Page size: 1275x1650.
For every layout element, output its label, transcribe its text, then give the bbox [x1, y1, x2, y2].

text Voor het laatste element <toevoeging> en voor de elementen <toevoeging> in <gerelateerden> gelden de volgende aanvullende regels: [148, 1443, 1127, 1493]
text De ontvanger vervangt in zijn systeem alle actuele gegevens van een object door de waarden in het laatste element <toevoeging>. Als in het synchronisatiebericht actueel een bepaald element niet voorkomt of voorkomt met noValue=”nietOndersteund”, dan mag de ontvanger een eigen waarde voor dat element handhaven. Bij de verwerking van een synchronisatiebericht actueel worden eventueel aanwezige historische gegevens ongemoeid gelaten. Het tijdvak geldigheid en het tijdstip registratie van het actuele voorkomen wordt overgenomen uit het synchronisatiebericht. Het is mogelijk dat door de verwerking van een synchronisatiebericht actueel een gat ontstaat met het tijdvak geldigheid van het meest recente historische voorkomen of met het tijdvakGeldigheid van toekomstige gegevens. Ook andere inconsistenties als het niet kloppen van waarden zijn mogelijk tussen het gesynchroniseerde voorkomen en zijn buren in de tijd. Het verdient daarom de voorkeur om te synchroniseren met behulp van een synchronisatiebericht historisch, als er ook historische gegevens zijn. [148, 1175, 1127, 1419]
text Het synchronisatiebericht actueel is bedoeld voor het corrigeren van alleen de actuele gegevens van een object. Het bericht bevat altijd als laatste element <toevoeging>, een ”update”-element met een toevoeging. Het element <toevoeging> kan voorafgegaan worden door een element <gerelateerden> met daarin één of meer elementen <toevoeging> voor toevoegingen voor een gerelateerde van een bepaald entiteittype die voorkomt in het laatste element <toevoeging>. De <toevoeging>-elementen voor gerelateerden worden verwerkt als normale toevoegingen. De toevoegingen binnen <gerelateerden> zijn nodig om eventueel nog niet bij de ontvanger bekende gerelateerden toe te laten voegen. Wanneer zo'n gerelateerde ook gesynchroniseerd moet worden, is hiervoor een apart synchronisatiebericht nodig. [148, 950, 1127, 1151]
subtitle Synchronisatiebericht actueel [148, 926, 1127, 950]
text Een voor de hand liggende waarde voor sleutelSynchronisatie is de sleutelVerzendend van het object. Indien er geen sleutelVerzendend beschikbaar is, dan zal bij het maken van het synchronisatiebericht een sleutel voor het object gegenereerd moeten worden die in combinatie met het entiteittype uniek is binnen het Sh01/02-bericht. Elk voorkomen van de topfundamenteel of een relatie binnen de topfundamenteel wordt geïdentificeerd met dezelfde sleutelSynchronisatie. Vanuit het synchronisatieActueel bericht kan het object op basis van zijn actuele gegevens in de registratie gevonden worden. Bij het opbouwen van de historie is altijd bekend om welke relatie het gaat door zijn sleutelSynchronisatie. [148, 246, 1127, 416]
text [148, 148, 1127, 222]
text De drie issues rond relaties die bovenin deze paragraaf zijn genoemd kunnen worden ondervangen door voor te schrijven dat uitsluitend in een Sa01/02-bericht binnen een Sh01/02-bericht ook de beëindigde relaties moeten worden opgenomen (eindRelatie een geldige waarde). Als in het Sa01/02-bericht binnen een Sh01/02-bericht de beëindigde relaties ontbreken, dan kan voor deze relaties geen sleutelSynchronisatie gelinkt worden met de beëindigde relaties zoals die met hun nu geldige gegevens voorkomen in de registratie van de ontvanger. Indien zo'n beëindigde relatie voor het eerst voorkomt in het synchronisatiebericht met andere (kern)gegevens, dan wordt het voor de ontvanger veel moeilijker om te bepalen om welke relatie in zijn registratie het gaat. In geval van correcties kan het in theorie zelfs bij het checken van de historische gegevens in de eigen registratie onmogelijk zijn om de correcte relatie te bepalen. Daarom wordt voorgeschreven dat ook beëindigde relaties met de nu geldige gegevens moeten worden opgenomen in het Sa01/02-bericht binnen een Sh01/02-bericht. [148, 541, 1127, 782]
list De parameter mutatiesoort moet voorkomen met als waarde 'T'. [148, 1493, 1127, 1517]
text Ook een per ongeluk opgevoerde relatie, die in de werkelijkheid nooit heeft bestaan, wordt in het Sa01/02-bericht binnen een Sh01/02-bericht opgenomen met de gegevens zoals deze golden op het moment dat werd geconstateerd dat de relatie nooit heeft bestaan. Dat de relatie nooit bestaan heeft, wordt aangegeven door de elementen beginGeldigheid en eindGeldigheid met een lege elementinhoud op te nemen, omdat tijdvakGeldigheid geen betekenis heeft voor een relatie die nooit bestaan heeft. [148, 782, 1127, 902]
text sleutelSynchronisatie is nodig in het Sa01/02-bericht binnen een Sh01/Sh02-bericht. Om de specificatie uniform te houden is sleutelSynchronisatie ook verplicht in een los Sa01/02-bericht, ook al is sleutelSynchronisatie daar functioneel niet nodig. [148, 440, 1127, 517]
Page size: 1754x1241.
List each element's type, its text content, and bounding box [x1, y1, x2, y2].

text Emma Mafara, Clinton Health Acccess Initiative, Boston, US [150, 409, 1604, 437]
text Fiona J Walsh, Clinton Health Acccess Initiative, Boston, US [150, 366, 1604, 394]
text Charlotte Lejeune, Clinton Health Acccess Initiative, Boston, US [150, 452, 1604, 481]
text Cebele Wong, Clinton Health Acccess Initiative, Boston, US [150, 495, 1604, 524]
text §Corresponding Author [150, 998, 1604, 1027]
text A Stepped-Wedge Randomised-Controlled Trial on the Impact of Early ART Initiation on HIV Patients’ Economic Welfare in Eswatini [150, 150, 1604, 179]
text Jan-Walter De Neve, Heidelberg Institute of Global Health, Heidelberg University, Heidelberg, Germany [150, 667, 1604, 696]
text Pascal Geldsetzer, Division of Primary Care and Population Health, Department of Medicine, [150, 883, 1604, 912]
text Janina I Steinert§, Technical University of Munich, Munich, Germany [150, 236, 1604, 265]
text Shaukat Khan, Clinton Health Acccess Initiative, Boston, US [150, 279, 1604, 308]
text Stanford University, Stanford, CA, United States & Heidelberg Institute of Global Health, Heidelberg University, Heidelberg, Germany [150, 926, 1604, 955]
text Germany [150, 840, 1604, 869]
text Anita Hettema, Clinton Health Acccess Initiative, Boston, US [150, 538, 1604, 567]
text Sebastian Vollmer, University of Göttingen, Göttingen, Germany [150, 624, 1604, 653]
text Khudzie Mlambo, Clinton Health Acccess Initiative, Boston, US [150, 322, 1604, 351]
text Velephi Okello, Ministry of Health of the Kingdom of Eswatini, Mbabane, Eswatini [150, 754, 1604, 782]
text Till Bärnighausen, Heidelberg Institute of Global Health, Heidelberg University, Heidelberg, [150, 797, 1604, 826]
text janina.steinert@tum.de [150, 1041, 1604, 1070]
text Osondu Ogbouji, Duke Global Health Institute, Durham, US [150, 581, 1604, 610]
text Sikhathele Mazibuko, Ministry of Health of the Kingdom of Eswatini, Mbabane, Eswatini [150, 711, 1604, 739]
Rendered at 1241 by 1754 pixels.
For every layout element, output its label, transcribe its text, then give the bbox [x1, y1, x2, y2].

● Your goal: Show a copy of each line from the records above in which the string "Indien" occurs.

● Final answer:
text Een voor de hand liggende waarde voor sleutelSynchronisatie is de sleutelVerzendend van het object. Indien er geen sleutelVerzendend beschikbaar is, dan zal bij het maken van het synchronisatiebericht een sleutel voor het object gegenereerd moeten worden die in combinatie met het entiteittype uniek is binnen het Sh01/02-bericht. Elk voorkomen van de topfundamenteel of een relatie binnen de topfundamenteel wordt geïdentificeerd met dezelfde sleutelSynchronisatie. Vanuit het synchronisatieActueel bericht kan het object op basis van zijn actuele gegevens in de registratie gevonden worden. Bij het opbouwen van de historie is altijd bekend om welke relatie het gaat door zijn sleutelSynchronisatie. [148, 246, 1127, 416]
text De drie issues rond relaties die bovenin deze paragraaf zijn genoemd kunnen worden ondervangen door voor te schrijven dat uitsluitend in een Sa01/02-bericht binnen een Sh01/02-bericht ook de beëindigde relaties moeten worden opgenomen (eindRelatie een geldige waarde). Als in het Sa01/02-bericht binnen een Sh01/02-bericht de beëindigde relaties ontbreken, dan kan voor deze relaties geen sleutelSynchronisatie gelinkt worden met de beëindigde relaties zoals die met hun nu geldige gegevens voorkomen in de registratie van de ontvanger. Indien zo'n beëindigde relatie voor het eerst voorkomt in het synchronisatiebericht met andere (kern)gegevens, dan wordt het voor de ontvanger veel moeilijker om te bepalen om welke relatie in zijn registratie het gaat. In geval van correcties kan het in theorie zelfs bij het checken van de historische gegevens in de eigen registratie onmogelijk zijn om de correcte relatie te bepalen. Daarom wordt voorgeschreven dat ook beëindigde relaties met de nu geldige gegevens moeten worden opgenomen in het Sa01/02-bericht binnen een Sh01/02-bericht. [148, 541, 1127, 782]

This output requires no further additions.